In 1449, Alexander was raised to the peerage and created the first Earl of Huntly by King James II of Scotland, sometime before 3 July of that year when he witnessed a charter to James Hamilton, 1st Lord Hamilton under that title. Later in the year he was present at the gates of Arbroath Abbey when the Ogilvies and Lindsays were disputing their claims to the office of justiciary of that abbey; where the Ogilvies were defeated and Earl Alexander, there in support of that family, had to flee the field himself.

Between 1451 and 1458, he was employed in several negotiations to the court of England. On 28 April 1451 he received a charter from the king of the lordship of Badenoch and the castle of Ruthven. May 18, 1452, he defeated the Earl of Crawford in the neighborhood of Brechin, Crawford was in rebellion against James II. The action is called the battle of Brechin, though the spot on which it was fought is not in the parish of that name, but a little to the north-east of it. Two years afterwards the earls of Moray and Ormond, brothers of the earl of Douglas, having excited a rebellion in the north, he raised a force against them, but was defeated at Dunkinty. Soon after, however, he forced them to take refuge in the western isles. He died 15th July 1470 at Huntly Castle, and was buried at Elgin, where a monument was erected to his memory.

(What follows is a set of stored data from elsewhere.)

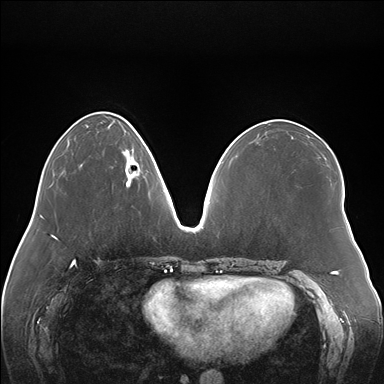
Breast MRI (dynamic contrast-enhanced), one axial slice. Position 57 of 176 along the scan axis. Dynamic contrast-enhanced series, time point 2 of 7 at this slice position (early post-contrast). 1.5 T. TE 1.5 ms, TR 4.1 ms. 1.1 mm slice thickness. 384 × 384 image matrix, field of view 380 × 380 mm. Female patient.
Structures marked on this image (semi-automatic segmentation, software-assisted and operator-edited):
- enhancing-tissue mask used for the functional tumour volume (all voxels passing the contrast-enhancement thresholds inside the analysis volume; usually the tumour): bounding box <123,149,142,186> (left, top, right, bottom; pixels)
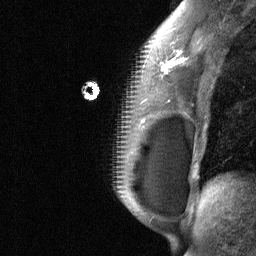
Breast MRI (dynamic contrast-enhanced), one sagittal slice. Position 44 of 64 along the scan axis. Dynamic contrast-enhanced study with each time point stored as its own series, time point 2 of 3 at this slice position (early post-contrast, ordered by acquisition time). 1.5 T. TE 4.8 ms, TR 27 ms. 256 × 256 image matrix, field of view 200 × 200 mm. Patient: female, 34 years. From the clinical record (not read from this slice): setting: breast cancer imaged before/during neoadjuvant chemotherapy; receptor status: HR-positive, HER2-negative.
Outlined on this slice (semi-automatically segmented with operator editing):
- analysis volume of interest (the breast-tissue region the enhancement analysis was run in; not a lesion): bounding box [x1, y1, x2, y2] px = [92, 50, 188, 185]
- tumour enhancement mask (voxels above the 90 % enhancement threshold inside the analysis volume of interest): [161, 53, 184, 73]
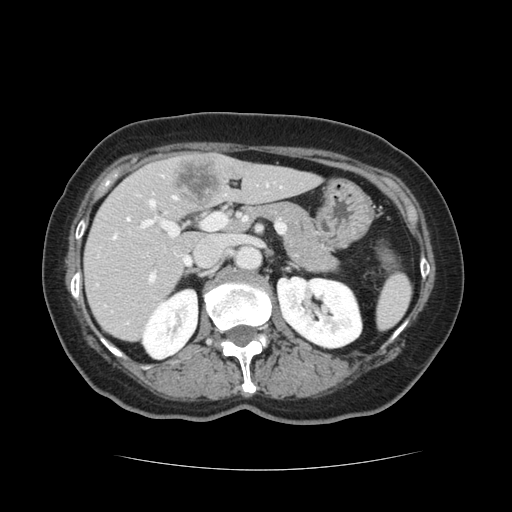
Contrast-enhanced abdominal CT, one axial slice. Position 65 of 128 along the scan axis. 120 kVp. Intravenous contrast given. Soft-tissue window (W 400 / L 40 HU). 2.5 mm slice thickness. 512 × 512 image matrix, field of view 366 × 366 mm. From the clinical record (not read from this slice): patient: male, age 73 years at operation; diagnosis: colorectal cancer liver metastases, imaged before liver resection; multiple liver metastases: yes; largest metastasis: 3 cm; chemotherapy before resection: no.
Annotated regions visible in this slice (expert manual segmentation):
- hepatic veins: bounding box (x1, y1, x2, y2) in pixels: (114, 196, 190, 264)
- liver: (85, 154, 318, 341)
- planned liver remnant (the part of the liver to remain after resection): (85, 163, 318, 341)
- portal vein (with intrahepatic branches): (140, 182, 275, 284)
- liver metastasis: (175, 160, 219, 205)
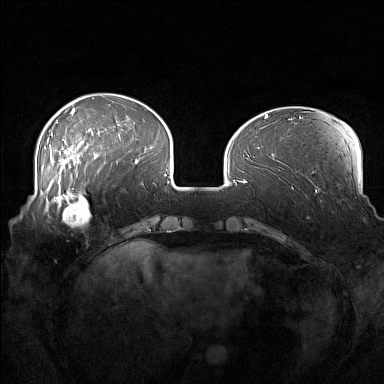
Breast MRI (dynamic contrast-enhanced), one axial slice; position 43 of 160 along the scan axis; dynamic contrast-enhanced series, time point 2 of 7 at this slice position (early post-contrast); 1.5 T; TE 1.8 ms, TR 5 ms; 384 × 384 image matrix, field of view 360 × 360 mm. Female patient.
Structures marked on this image (semi-automatic segmentation, software-assisted and operator-edited):
- enhancing-tissue mask used for the functional tumour volume (all voxels passing the contrast-enhancement thresholds inside the analysis volume; usually the tumour): box from (x=52, y=186) to (x=105, y=226) px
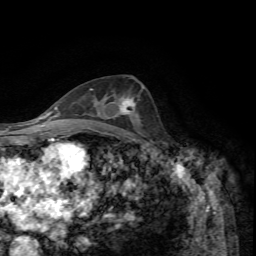
Breast MRI, one axial slice; slice 37 of 72 in the series (ordered by position); cropped to one breast; dynamic contrast-enhanced series, time point 2 of 7 at this slice position (early post-contrast); 1.5 T; TE 4.2 ms, TR 8.7 ms; 2.2 mm slice thickness; 256 × 256 image matrix, field of view 180 × 180 mm. Female patient.
Structures marked on this image (semi-automatically segmented with operator editing):
- enhancing-tissue mask used for the functional tumour volume (all voxels passing the contrast-enhancement thresholds inside the analysis volume; usually the tumour): bounding box <111,97,135,117> (left, top, right, bottom; pixels)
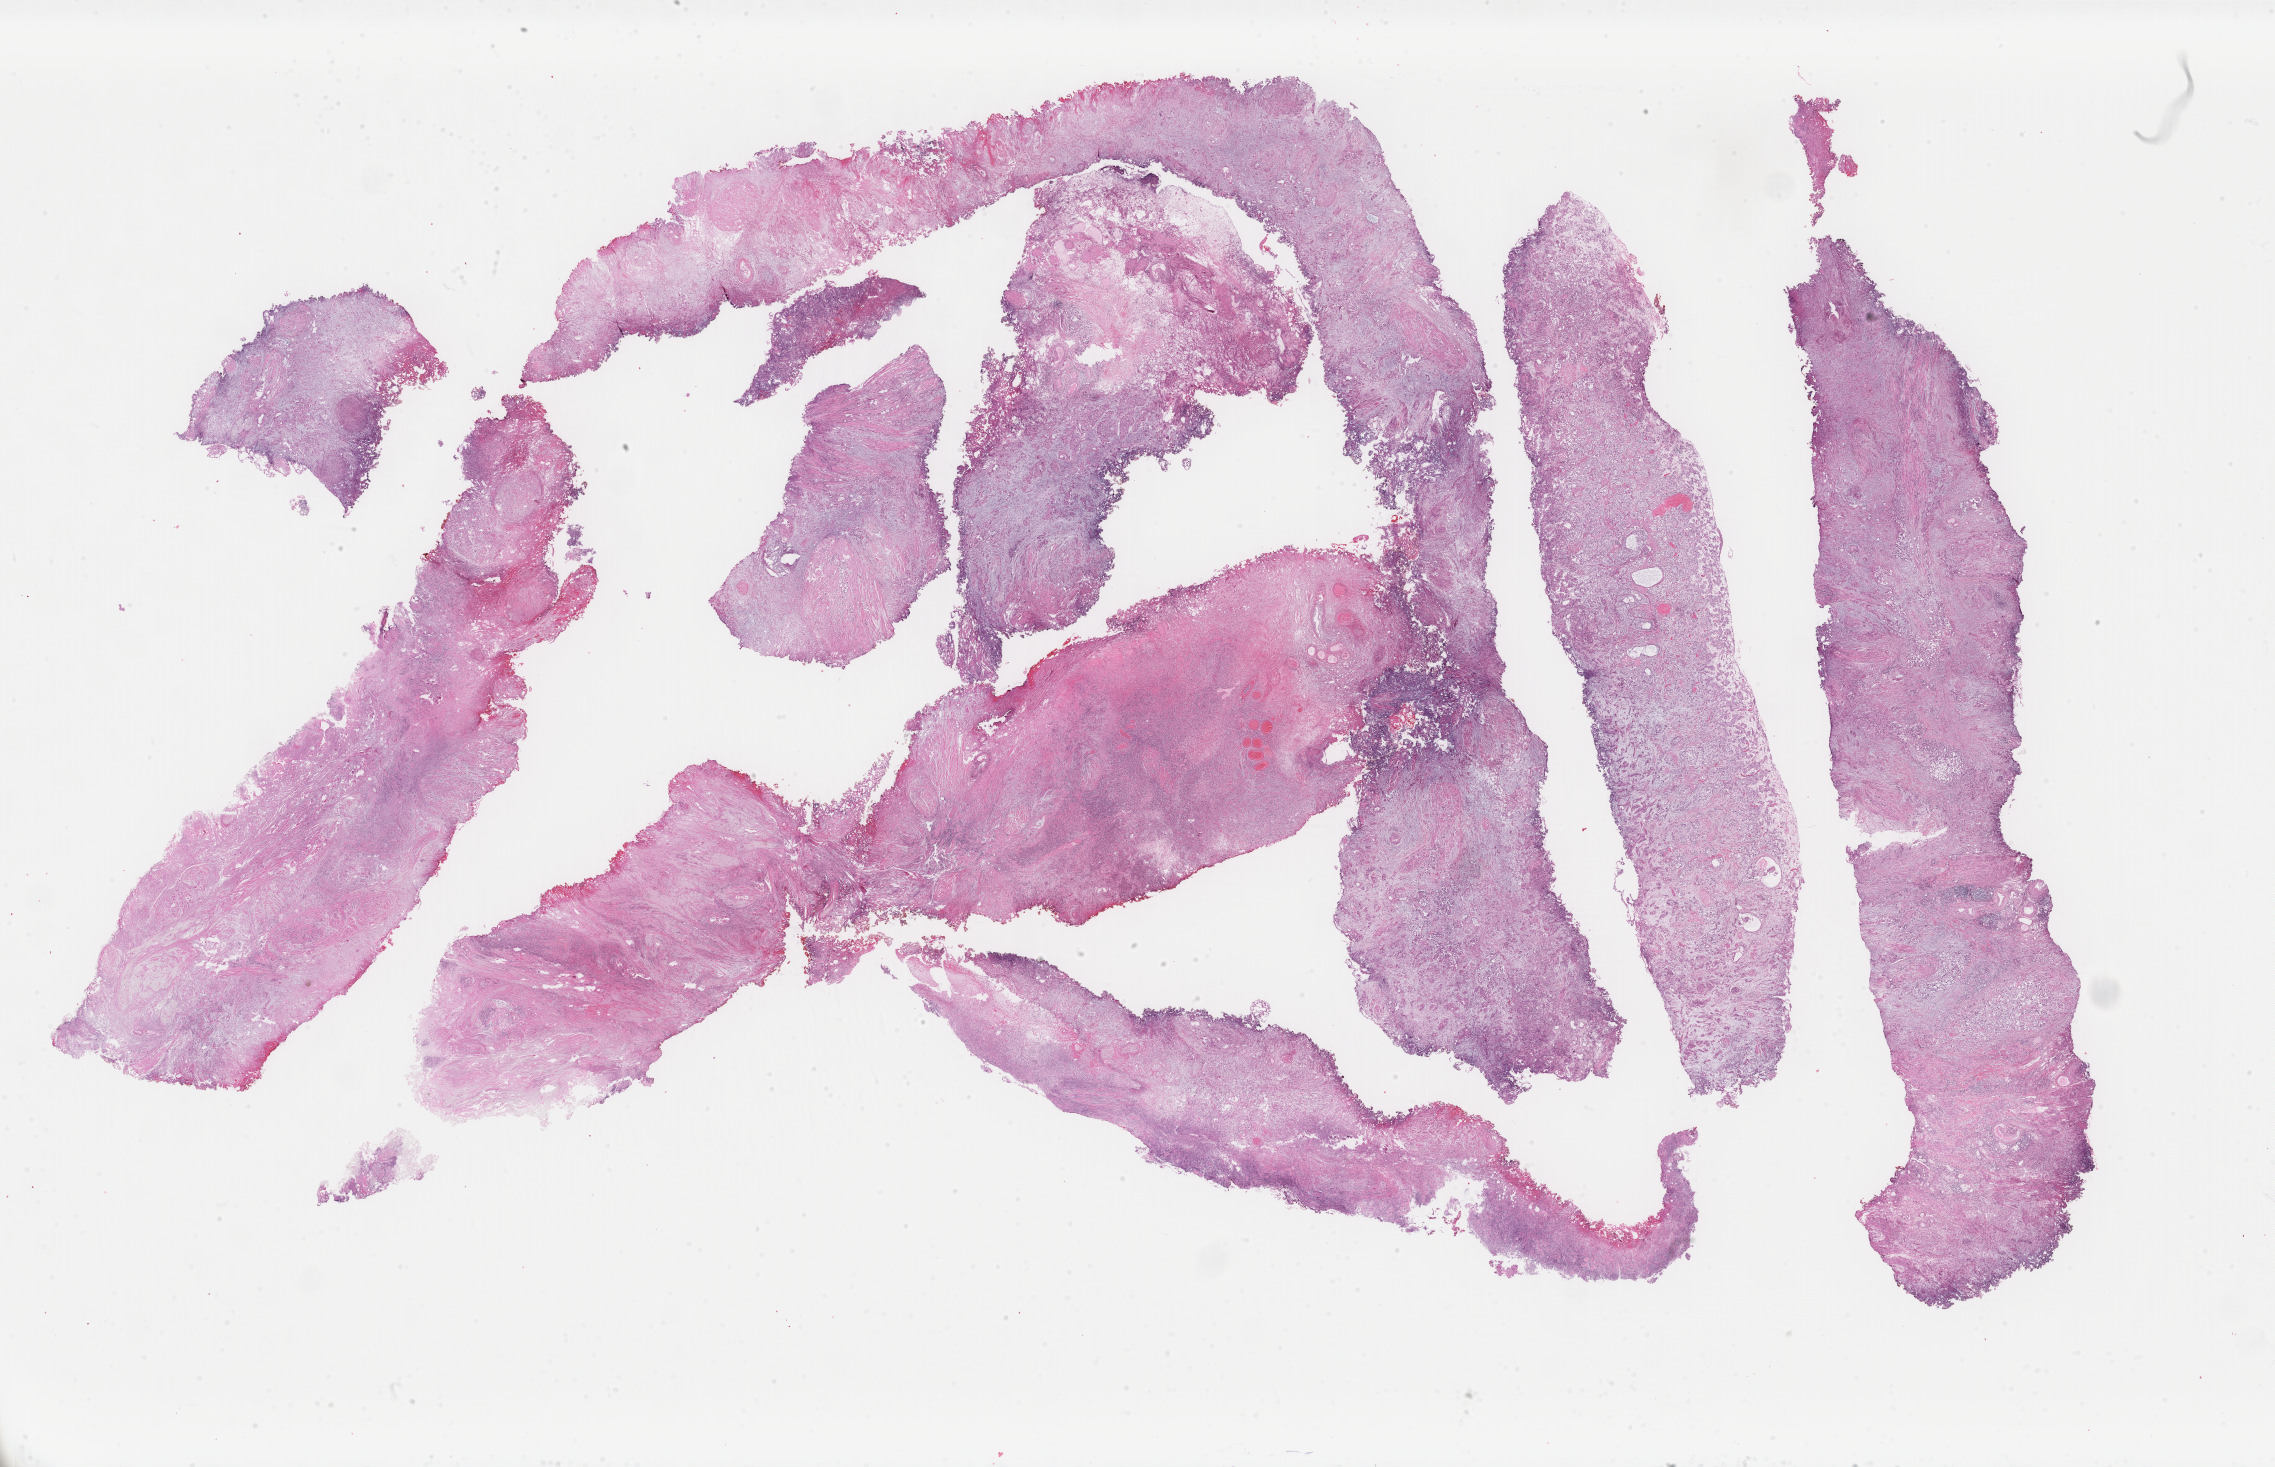
Whole-slide histology image, H&E-stained — shown as a low-resolution overview of the whole scanned area (about 36.1 x 23.3 mm, slide scanned at 40x); formalin-fixed paraffin-embedded (FFPE) diagnostic section; bladder, primary tumour sample. Female patient; age at initial diagnosis 58 years. Histologic grade: high grade.
AJCC pathologic stage: II (2nd edition). Pathologic diagnosis: Transitional cell carcinoma.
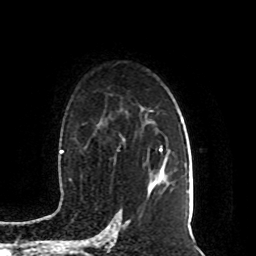
Breast MRI (dynamic contrast-enhanced), one axial slice; cropped to one breast; dynamic contrast-enhanced series, time point 2 of 8 at this slice position (early post-contrast); 1.5 T; TE 4.2 ms, TR 7 ms; 256 × 256 image matrix, field of view 165 × 165 mm. Female patient.
Annotated regions visible in this slice (semi-automatic segmentation, software-assisted and operator-edited):
- enhancing-tissue mask used for the functional tumour volume (all voxels passing the contrast-enhancement thresholds inside the analysis volume; usually the tumour): bounding box (x1, y1, x2, y2) in pixels: (147, 147, 163, 198)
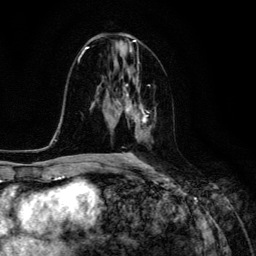
Breast MRI (dynamic contrast-enhanced), one axial slice. Position 65 of 134 along the scan axis. Cropped to one breast. Dynamic contrast-enhanced series, time point 2 of 6 at this slice position (early post-contrast). 3 T. TE 4.7 ms, TR 8.9 ms. 256 × 256 image matrix, field of view 180 × 180 mm. Female patient.
Outlined on this slice (semi-automatic segmentation, software-assisted and operator-edited):
- enhancing-tissue mask used for the functional tumour volume (all voxels passing the contrast-enhancement thresholds inside the analysis volume; usually the tumour): bounding box [x1, y1, x2, y2] px = [125, 93, 146, 139]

He may have been married three times, although their is debate as to whom the wives were. What is known, is that he had children by 4 seperate women. The Peerage lists his first wife as being Egida Hay, and his second wife being Elizabeth Crichton. He may have been married to Jean (Janet) Keith, sole heir to Robert de Keith, although the Peerage lists Janet Keith having been married only once to Andrew Gray, 2nd Lord Gray. His marriage to Egida Hay, daughter and heiress of Sir John Hay of Tulliebody, Clackmannanshire, bore to him a son, Sir Alexander Gordon of Midmar, but because their marriage was annulled in 1438, the Earldom of Huntly was inheritated by his second son, George Gordon, 2nd Earl of Huntly, and not by Alexander. A daughter, by the name of Catherine Seton is listed in the peerage, without information on the mother, as well as daughters Janet Gordon and Margaret Gordon.